= Cayman Enterprise City =

Development project in the Cayman Islands

Cayman Enterprise City is a development project which consists of three special economic zones focused on attracting knowledge-based and specialized-services businesses to set up a physical presence in the Cayman Islands. It is a government initiative that has been outsourced to Cayman Enterprise City, a privately owned development company. To facilitate the development of special economic zones in the Cayman Islands, special economic zones laws were enacted in September 2011 and February 2012. The government established the Special Economic Zone Authority ("SEZA") as the licensing and regulatory body.

==Background==
The Cayman Islands is an international finance center and tourist destination, and Cayman Enterprise City was developed to expand and diversify the economy by attracting new knowledge-based industries to the islands. A further objective was to create new technology-focused careers and to transfer knowledge to locals. Cayman Enterprise City has strategic partnerships with the Cayman Islands Government, The National Workforce Development Agency, and the University College of the Cayman Islands.

==Economic impact==
A 2020 economic impact report has put the special economic zone’s economic impact during the first 10 years of its operation at US$502 million. Cayman Enterprise City has been able to innovate and diversify its economic base, providing companies to work with and engage in emerging Tech sectors adding new skills and jobs to the Caymanian workforce. Aside from the direct impact, over 100 local vendors provide services and supplies to CEC’s special economic zones and thereby create economic activity and employment in adjacent and complementary local industries. In 2020, just under 15% of jobs at special economic zone companies were filled by Caymanians. The employment of expats, in turn, meant more local spending and consumption, the report said.

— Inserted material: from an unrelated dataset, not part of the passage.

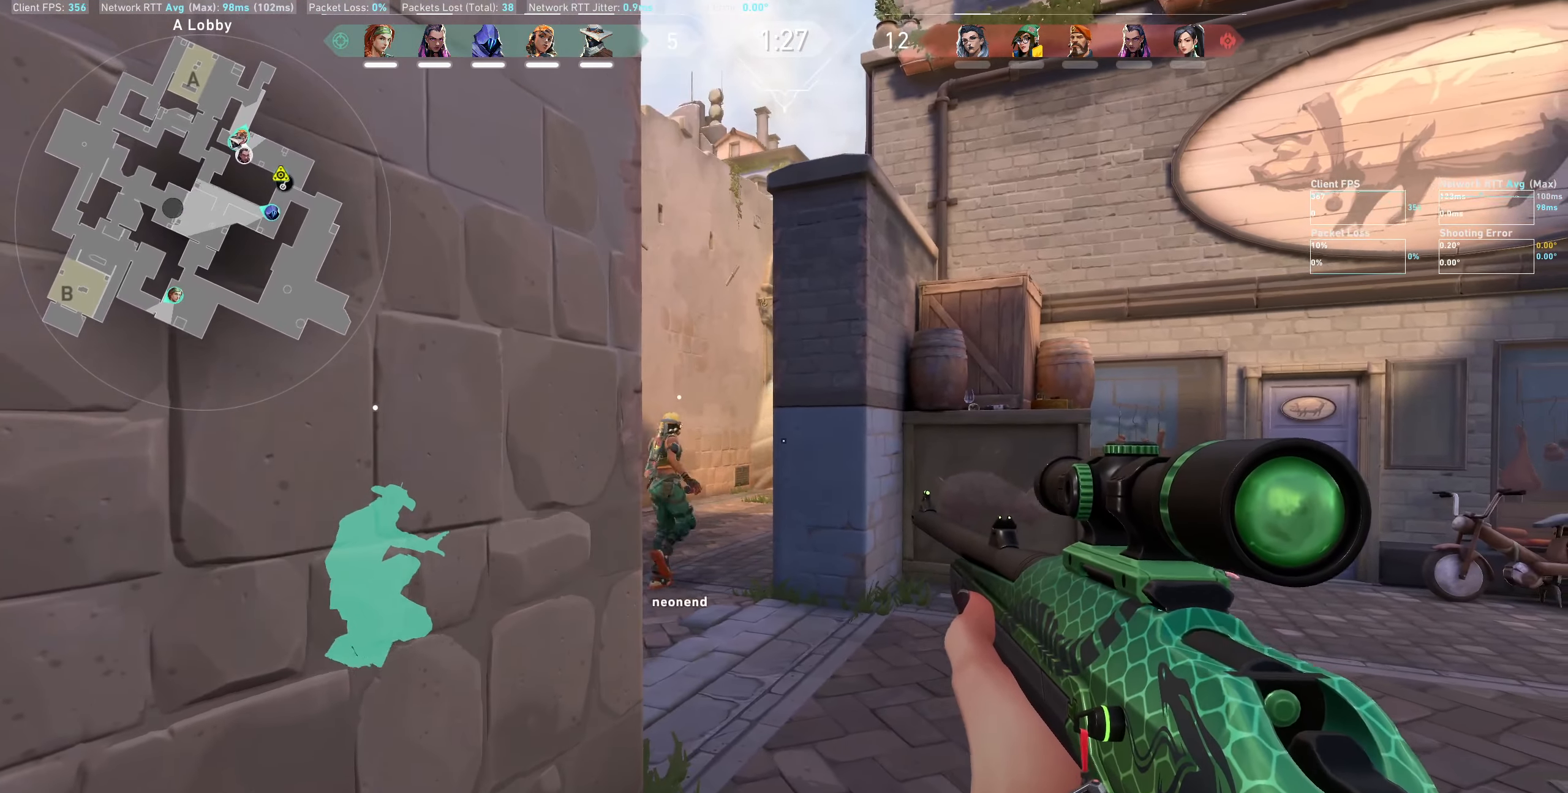
{"keys": [], "mouse": [], "events": [[267, "a", "down"], [417, "a", "up"]]}
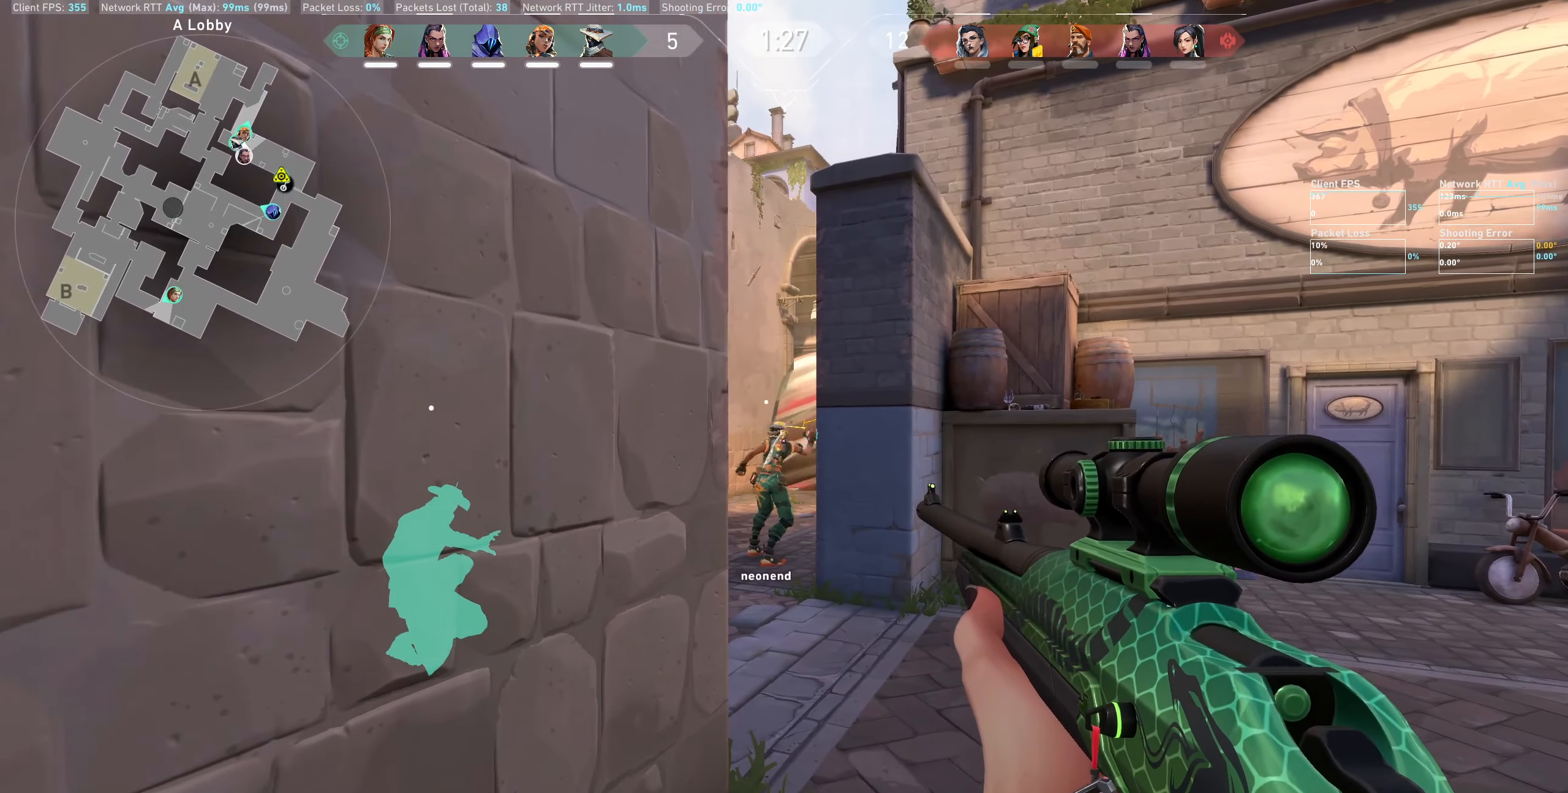
{"keys": ["a"], "mouse": [], "events": [[350, "a", "down"]]}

In September 2018, its 250th company came on board, and targets to have 500 sponsored companies here within the next five years, directly impacting the economy. To date, Enterprise City’s contribution to the local economy has been US$155 million from 2012 to the end of 2017.

It has been reported that the economic impact of Cayman Enterprise City in the Cayman Islands was US$41.56 million in 2017.

==Awards==
In 2020, Cayman Enterprise City was awarded the Freezone of the Year, Americas Award for the third year in a row and ranked 5th globally. CEC was also commended for Data Protection, Events Organised and Facilities Upgrades by fDi magazine.

==Benefits==
The zones offer a number of benefits to companies located within, including several concessions and special treatment by Government:
- 100% Exempt from corporate tax
- 100% Exempt from income tax
- 100% Exempt from sales tax
- 100% Exempt from capital gains tax
- 4-6 week fast-track set up of operations
- Renewable 5-year work/residency visas granted for staff from any country, within 5 working days
- 100% Exempt from import duties

== Special Economic Zones ==
Cayman Enterprise City consists of three special economic zones; Cayman Tech City, Commodities & Derivatives City, and Maritime & Aviation City. Since its launch in February 2012, the Cayman Enterprise City special economic zones have attracted over 250 companies to set up a physical office presence within the three zones.

==Campus Development==
Companies are currently located in four interim commercial buildings located around George Town, the capital of Grand Cayman, while a new master campus is being developed. The new purpose-built campus will encompass approximately 53-acres. The first phase of the Cayman Enterprise City campus was approved by the Central Planning Authority in April 2018 and broke ground in November 2018. Construction on the first building began January 2019 with the second building starting in 2020. A target date for the grand opening will be held for the first building in 2022, which will serve as the “campus hub.” New Cayman Enterprise City companies will move into the first building, and established companies that are currently located in other areas of Cayman will move into the second building. The master plan consists of office buildings, residential areas, restaurants and amenities. Additional features include rooftop greeneries, solar panels, a water-harvesting system, and slick bottom walls to make the buildings “iguana-proof".